Data segment:
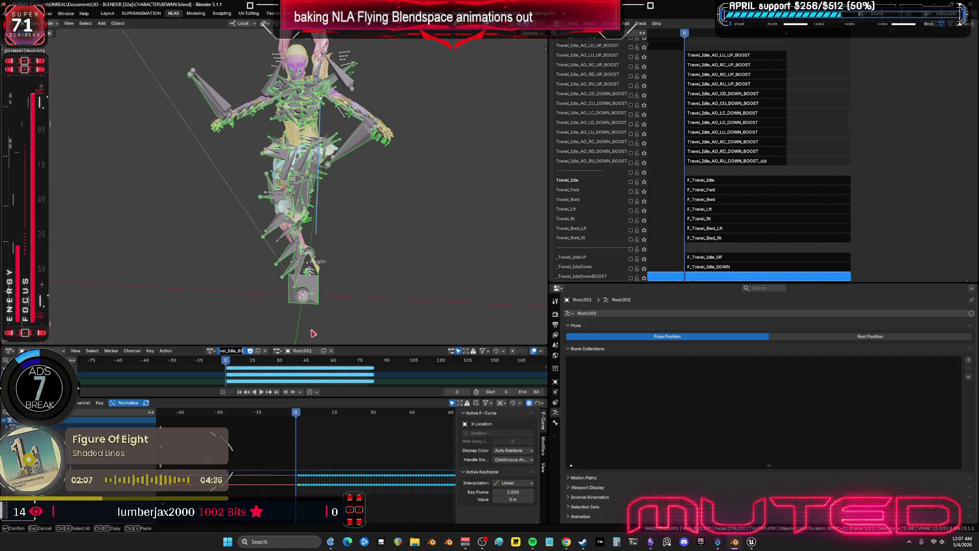
- Confirm the action name Travel_Idle_80 and give its slot the same name
{"action": "key", "text": "Return"}
{"action": "left_click", "coordinate": [284, 351]}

Task brief:
Output the listing above exactly, pictures omitted.

Solution to the problem:
- Confirm the action name Travel_Idle_80 and give its slot the same name
{"action": "key", "text": "Return"}
{"action": "left_click", "coordinate": [284, 351]}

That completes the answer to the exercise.